De rechtbank oordeelt als volgt. Voldoende vast is komen te staan dat bij het op frauduleuze wijze aanvragen van de lening, slechts Y. en niet X. betrokken was. Dat X. van het financiële reilen en zeilen van het gezin X. (Y.) niet op de hoogte was, acht de rechtbank niet onaannemelijk, gelet op de geloofwaardige wijze waarop hij dit ter zitting van 14 december 2000 naar voren heeft gebracht. Er bestaan derhalve geen zelfstandige, op X. terug te voeren, beëindiginggronden.

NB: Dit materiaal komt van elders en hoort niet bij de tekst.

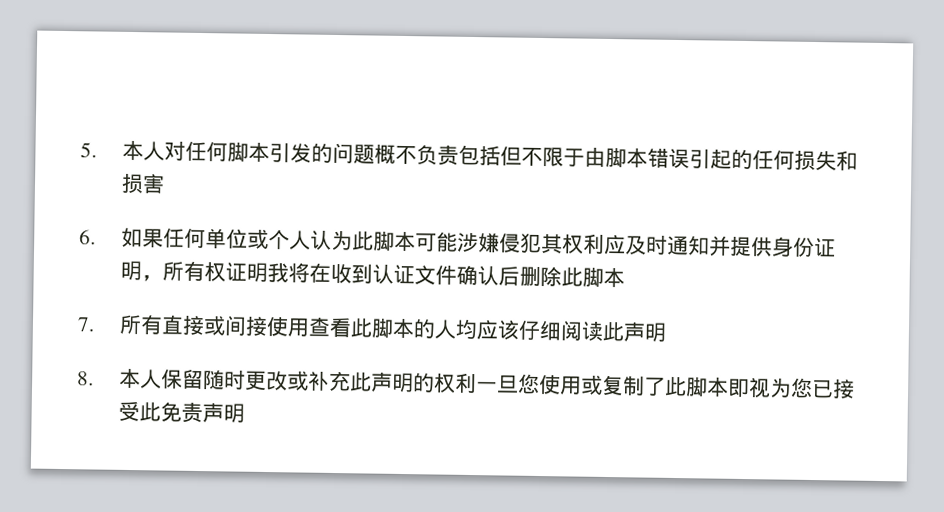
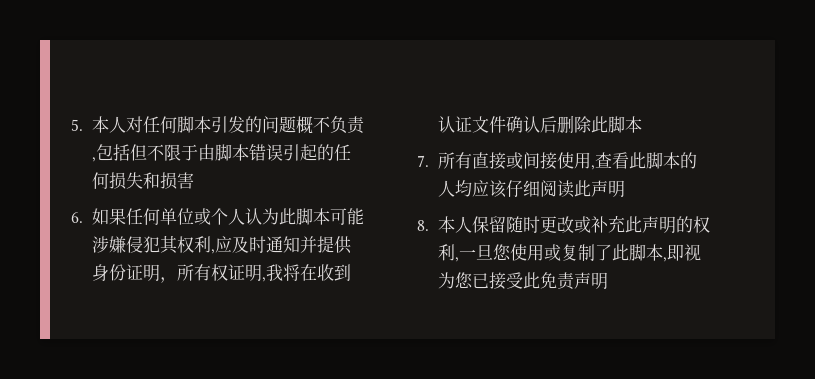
(459, 155) none -> [92,157,97,162] ,
(605, 243) none -> [211,249,216,254] ,
(268, 272) none -> [262,277,267,282] ,
(310, 327) none -> [591,165,596,170] ,
(477, 383) none -> [455,257,460,262] ,
(729, 386) none -> [663,257,668,262] ,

Bij eveneens heden uitgesproken vonnis heeft deze rechtbank bepaald dat de toepassing van de schuldsanering van Y. tussentijds zal worden beëindigd. De rechtbank is van oordeel dat art. 313 juncto 63 Fw niet onvermijdelijk meebrengen dat bij tussentijdse beëindiging van de schuldsanering van de andere echtgenoot dient te worden beëindigd. Daarbij acht de rechtbank van belang dat de wetgever blijkbaar van de mogelijkheid is uitgegaan dat over één echtgenoot de schuldsanering is uitgesproken terwijl over de andere echtgenoot geen insolventiemaatregel is uitgesproken dan wel dat deze failliet is verklaard of zich in surseance toepassing van de schuldsaneringsregeling heeft verzocht en de ander daarvan om hem moverende redenen afziet, maar wél het verzoek van zijn echtgenote mede ondertekent. Dat daarvoor een juridische ingewikkelde, door de wetgever niet geheel voorziene, situatie ontstaat nu X. en Y. in gemeenschap van goederen zijn gehuwd, doet daaraan niet af en zal eventueel door nadere jurisprudentie tot oplossong komen. Nu de gronden voor beëindiging slechts aan Y. kunnen worden gerelateerd, bestaat geen aanleiding om eveneens de schuldsanering van P tussentijds te beëindigen, zodat voor hem de mogelijkheid openblijft dat ingevolge art. 358 Fw te zijner tijd vorderingen ten aanzien waarvan de schuldsanering werkt niet meer verhaalbaar zijn op het persoonlijke vermogen van X. De rechtbank zal derhalve de beëindiging van de toepassing van de schuldsanering van X. weigeren.
Beslissing
De rechtbank:
· weigert de beëindiging van de toepassing van de schuldsaneringsregeling van P.
Gewezen door mr. M.B. Werkhoven, lid van genoemde kamer, en uitgesproken ter openbare terechtzitting van 21 december 2000 in tegenwoordigheid van de griffier.